● WRITTEN INSTRUCTION 1
In the piece below about the Purmerend owl attacks, how many separate head wounds did one of Tuesday's injured runners need stitches for?

● DOCUMENT SECTION
──────
Hyades
Residents in the northern Dutch town of Purmerend have been
advised to take umbrellas out at night after a spate of attacks by an owl. Dozens
of residents have suffered head injuries over the past three weeks at the claws
of the rogue European eagle owl. Two runners were attacked on Tuesday, with one
requiring stitches for five separate head wounds. Feb.25; http://www.bbc.com/news/world-europe-31628508
This news
comes at the First Quarter Moon, a chart for which is shown here. Notice the
very significant placement of the Moon on the MC as part of a T-square with the
Sun-Neptune conjunction on the descendant and Saturn on the IC. The Moon [6ge]
was conjunct the stars of Hyades in the constellation of Taurus.
Taurus, the
Bull, is a very ancient figure dating
from the Magdalenian epoch (ca.19,000 to 10,000 BCE) or even earlier: the
Lascaux cave paintings of southeastern France include a bull (actually, an
aurochs, now extinct) with the tilted “V” shaped Hyades cluster in his muzzle.
──────
● DATA FOR PROCESSING
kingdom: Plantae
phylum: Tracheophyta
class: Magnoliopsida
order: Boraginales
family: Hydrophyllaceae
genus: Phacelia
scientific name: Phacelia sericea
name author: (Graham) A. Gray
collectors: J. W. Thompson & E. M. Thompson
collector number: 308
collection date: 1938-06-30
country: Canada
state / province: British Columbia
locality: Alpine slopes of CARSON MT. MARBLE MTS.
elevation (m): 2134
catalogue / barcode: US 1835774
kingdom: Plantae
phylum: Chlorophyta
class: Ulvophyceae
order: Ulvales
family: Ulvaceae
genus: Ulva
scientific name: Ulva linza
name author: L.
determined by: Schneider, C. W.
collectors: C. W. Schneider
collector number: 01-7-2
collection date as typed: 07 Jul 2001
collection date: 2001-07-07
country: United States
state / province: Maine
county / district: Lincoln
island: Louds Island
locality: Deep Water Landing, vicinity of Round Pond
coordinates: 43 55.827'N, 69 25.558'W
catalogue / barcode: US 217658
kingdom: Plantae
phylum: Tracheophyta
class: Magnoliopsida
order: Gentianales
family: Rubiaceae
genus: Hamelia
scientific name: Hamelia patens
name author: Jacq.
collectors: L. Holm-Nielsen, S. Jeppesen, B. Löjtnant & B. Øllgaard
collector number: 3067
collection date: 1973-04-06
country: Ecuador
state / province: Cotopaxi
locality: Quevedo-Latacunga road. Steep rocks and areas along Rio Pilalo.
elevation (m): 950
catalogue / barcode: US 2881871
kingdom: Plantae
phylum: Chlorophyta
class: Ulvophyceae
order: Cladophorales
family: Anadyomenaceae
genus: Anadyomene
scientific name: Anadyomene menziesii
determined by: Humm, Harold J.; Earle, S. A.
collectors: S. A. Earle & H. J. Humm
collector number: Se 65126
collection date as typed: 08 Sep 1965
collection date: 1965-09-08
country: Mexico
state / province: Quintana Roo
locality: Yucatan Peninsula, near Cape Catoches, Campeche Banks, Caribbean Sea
──────
● WRITTEN INSTRUCTION 2
Return, unchanged, the stretch of the records from the line containing "collectors: L. Holm-Nielsen, S." through the line containing "scientific name: Anadyomene menziesii".

● TASK ANSWER 1
Five.

● TASK ANSWER 2
collectors: L. Holm-Nielsen, S. Jeppesen, B. Löjtnant & B. Øllgaard
collector number: 3067
collection date: 1973-04-06
country: Ecuador
state / province: Cotopaxi
locality: Quevedo-Latacunga road. Steep rocks and areas along Rio Pilalo.
elevation (m): 950
catalogue / barcode: US 2881871
kingdom: Plantae
phylum: Chlorophyta
class: Ulvophyceae
order: Cladophorales
family: Anadyomenaceae
genus: Anadyomene
scientific name: Anadyomene menziesii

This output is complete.